#### TEXT EXCERPT

Today the infant mortality rate is low and families are smaller, but separation threatens in another way. The divorce rate is increasing and stepmothers and stepfathers enter many children’s lives.
Child labour Children who lived in the country during early industrialisation had to work.
Children were mouths to feed, but also hands that could work. From the age of three all children helped with the work. Until 60-70 years ago many children went into service at the age of ten as shepherd boys, stable boys or scullery maids in the kitchen. In the cities they got small jobs at the factories, and apart from that the boys could serve as messengers for the craftsmen and the girls as domestic help.
Until 50 years ago all children, except those from the wealthier classes, went into service at the age of 14, the girls as maids, the boys as farm hands or junior apprentices. When the girls had time off they wove, sewed and embroidered clothes and linen – but what did the boys do with their rare spare time while the girls knitted and embroidered?
Schooling and children’s institutions Boys had the opportunity of schooling long before it became common to offer this to girls. In the larger cities grammar schools were built for boys and several convents had boys’ schools while only a few convents offered girls’ schools as well.

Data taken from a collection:
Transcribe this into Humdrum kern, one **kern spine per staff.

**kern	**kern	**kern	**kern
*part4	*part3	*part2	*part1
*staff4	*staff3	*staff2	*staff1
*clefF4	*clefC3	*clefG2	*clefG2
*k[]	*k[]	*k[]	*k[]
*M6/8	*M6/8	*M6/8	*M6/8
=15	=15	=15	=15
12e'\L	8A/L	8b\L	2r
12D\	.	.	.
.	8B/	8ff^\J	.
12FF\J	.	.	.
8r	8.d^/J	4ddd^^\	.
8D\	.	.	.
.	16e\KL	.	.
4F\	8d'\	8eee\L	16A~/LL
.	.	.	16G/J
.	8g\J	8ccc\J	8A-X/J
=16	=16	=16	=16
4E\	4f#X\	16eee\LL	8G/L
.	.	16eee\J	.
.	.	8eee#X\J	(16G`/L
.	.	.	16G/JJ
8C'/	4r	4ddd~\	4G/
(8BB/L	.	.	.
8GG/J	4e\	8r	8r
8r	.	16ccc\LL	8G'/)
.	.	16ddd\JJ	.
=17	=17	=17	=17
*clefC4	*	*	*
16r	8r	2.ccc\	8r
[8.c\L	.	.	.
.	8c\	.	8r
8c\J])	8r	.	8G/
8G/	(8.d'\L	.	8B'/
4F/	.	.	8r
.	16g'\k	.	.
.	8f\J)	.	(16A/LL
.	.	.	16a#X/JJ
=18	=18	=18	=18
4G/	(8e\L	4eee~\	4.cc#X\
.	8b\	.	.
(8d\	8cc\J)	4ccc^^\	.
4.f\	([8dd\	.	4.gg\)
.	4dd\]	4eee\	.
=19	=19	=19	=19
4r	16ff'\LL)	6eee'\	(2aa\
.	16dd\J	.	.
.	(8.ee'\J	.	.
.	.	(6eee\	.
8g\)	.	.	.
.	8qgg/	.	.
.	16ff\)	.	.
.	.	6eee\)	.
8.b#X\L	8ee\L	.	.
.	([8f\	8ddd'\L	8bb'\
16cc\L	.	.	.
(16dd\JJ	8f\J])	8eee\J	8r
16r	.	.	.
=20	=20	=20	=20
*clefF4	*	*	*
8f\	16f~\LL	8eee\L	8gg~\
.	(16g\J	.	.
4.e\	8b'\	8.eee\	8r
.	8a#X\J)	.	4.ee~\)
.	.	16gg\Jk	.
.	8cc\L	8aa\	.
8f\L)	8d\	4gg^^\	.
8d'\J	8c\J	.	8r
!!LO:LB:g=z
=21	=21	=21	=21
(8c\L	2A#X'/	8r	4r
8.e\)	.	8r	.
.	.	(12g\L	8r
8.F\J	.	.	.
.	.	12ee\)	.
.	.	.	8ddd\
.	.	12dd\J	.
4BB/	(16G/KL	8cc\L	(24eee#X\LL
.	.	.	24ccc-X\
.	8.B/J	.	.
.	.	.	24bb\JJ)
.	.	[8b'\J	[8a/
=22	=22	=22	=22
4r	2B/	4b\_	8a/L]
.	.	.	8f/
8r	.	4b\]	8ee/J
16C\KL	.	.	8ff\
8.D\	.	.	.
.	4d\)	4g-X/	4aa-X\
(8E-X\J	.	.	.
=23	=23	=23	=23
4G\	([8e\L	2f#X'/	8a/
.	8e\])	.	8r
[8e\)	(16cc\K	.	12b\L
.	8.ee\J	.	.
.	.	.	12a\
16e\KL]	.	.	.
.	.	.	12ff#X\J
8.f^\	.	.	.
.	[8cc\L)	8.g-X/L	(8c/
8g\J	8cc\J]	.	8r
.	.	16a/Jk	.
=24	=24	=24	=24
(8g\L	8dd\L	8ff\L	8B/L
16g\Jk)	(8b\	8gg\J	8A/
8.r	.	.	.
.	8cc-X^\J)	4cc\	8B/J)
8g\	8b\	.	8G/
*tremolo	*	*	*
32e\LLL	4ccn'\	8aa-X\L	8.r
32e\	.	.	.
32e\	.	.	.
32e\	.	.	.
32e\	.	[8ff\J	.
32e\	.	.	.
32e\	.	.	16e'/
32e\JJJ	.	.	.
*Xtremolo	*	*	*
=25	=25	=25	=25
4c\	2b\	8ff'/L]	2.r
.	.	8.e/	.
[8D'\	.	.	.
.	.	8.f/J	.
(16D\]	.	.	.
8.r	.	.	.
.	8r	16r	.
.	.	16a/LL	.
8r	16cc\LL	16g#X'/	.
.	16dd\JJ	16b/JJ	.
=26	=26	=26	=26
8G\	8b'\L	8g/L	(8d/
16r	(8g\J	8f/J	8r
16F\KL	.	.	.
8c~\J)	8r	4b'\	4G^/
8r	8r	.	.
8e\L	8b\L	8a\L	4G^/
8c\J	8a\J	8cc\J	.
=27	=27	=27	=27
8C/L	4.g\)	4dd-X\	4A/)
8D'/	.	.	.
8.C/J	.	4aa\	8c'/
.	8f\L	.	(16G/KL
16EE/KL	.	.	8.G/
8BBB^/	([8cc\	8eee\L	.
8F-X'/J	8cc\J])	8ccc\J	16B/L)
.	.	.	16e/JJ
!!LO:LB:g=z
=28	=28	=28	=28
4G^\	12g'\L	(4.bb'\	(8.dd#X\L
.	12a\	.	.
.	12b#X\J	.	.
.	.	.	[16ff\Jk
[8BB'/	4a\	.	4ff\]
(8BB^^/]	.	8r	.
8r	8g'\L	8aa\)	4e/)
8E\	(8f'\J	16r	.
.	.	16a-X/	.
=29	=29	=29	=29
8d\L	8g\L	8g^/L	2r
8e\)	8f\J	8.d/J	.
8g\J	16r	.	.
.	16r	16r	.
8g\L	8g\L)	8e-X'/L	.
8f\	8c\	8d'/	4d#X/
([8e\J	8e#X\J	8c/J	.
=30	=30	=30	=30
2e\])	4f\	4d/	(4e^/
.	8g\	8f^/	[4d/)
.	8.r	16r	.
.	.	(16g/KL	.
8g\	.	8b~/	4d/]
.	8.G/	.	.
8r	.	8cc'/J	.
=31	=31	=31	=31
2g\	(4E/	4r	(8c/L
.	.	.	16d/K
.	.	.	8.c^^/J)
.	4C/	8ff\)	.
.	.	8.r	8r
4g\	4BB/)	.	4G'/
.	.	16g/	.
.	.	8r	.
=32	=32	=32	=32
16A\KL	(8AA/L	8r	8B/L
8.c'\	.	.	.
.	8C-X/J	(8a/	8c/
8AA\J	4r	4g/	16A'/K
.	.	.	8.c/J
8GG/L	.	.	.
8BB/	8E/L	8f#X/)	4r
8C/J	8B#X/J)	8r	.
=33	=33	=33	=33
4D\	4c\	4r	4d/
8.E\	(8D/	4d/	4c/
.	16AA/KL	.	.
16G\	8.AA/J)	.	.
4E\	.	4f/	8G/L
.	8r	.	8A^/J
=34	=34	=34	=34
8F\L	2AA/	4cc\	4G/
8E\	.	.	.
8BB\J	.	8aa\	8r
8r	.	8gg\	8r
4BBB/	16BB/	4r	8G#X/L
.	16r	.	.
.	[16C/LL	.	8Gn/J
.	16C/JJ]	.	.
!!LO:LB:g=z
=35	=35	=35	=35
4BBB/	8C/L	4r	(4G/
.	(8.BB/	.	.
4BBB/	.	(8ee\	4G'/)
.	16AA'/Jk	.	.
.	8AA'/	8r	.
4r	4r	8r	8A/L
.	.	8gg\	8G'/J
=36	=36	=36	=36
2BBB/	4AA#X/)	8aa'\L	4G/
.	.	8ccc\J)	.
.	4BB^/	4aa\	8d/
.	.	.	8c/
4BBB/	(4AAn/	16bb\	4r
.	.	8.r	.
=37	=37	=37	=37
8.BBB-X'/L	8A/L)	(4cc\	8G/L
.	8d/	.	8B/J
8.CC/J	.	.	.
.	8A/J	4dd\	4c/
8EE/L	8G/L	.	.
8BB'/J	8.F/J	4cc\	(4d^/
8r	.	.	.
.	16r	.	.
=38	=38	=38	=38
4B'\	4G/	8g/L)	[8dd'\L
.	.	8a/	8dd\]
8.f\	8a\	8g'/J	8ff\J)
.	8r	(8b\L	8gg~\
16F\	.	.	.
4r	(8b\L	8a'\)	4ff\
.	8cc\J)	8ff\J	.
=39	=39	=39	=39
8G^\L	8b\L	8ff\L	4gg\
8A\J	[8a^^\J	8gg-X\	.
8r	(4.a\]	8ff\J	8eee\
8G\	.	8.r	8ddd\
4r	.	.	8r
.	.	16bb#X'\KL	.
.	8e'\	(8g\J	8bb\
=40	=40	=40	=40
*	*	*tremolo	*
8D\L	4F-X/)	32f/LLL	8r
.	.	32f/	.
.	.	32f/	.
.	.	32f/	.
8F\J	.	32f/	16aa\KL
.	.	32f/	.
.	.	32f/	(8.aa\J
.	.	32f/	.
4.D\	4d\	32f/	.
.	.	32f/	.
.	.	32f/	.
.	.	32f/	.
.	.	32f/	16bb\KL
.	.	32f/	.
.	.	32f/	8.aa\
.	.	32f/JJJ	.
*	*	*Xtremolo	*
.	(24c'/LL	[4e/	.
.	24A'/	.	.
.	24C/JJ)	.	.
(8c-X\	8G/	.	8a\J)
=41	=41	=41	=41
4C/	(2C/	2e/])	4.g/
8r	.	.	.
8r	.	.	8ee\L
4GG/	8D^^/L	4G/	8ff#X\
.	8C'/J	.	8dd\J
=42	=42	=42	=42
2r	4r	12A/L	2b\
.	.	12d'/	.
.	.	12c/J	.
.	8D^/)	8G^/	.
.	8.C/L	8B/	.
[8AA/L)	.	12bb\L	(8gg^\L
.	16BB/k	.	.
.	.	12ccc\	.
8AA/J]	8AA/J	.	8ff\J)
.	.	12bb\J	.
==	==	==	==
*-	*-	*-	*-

#### SET OF TASKS
a – In the text on children's lives in the past, shorten the paragraph beginning "Children were mouths to feed" into a brief list that keeps its main facts.
b – Carry the text on children's lives in the past forward from its final sentence, the one about convents offering girls' schools.
These lines are not needed for any of the work.

#### WRITTEN RESPONSES
a –
- Children had to be fed, but they could also work.
- From age three, every child helped with the work.
- Until 60-70 years ago, many children went into service at ten as shepherd boys, stable boys or scullery maids.
- In cities, children took small factory jobs; boys also ran messages for craftsmen, and girls worked as domestic help.

b –
In 1814 Denmark passed the bill of common schools (when did this happen in other countries?) and both girls and boys between the ages of seven and fourteen went to school. However, the discrimination continued as only boys had access to further education and it was not until 1903 that girls were allowed to enter public high schools. In the 17th century Chr. IV’s institution for homeless children was built in Copenhagen and in 1787 the Convent of Our Lady in Århus started a ’spinning school’ for the hopelessly poor, i.e. homeless children. Around 1900 day nurseries were set up to take care of the children of single or married working class mothers during the day while the mothers worked – the forerunners of kindergartens and day-care centers.
At the same time a number of reformatories were founded for older children who misbehaved, as well as institutions for disabled, retarded or other children who were difficult to handle at home. Until the 1970s, reformatories were divided into girls' homes and boys' homes.
Sweden declared the 20th century the century of childhood (Ellen Key), which meant that a new educational theory based on children’s needs, was about to replace the old idea of beating sense into children.
Play and toys What children were given and what they played with in the top layers of society reflected the two sexes. Girls were meant for housework, playing with dolls and fabrics and later the decoration and maintenance of the home, while boys were meant for soldiers’ lives, society and extroverted work. Among the common classes the toys were simpler, but ithey still reflected the two main lines: soldiers and action for the boys and dolls and nurture for the girls. Today, when we take care to treat girls and boys equally and expect the same from them, the toys have become extremely gender oriented.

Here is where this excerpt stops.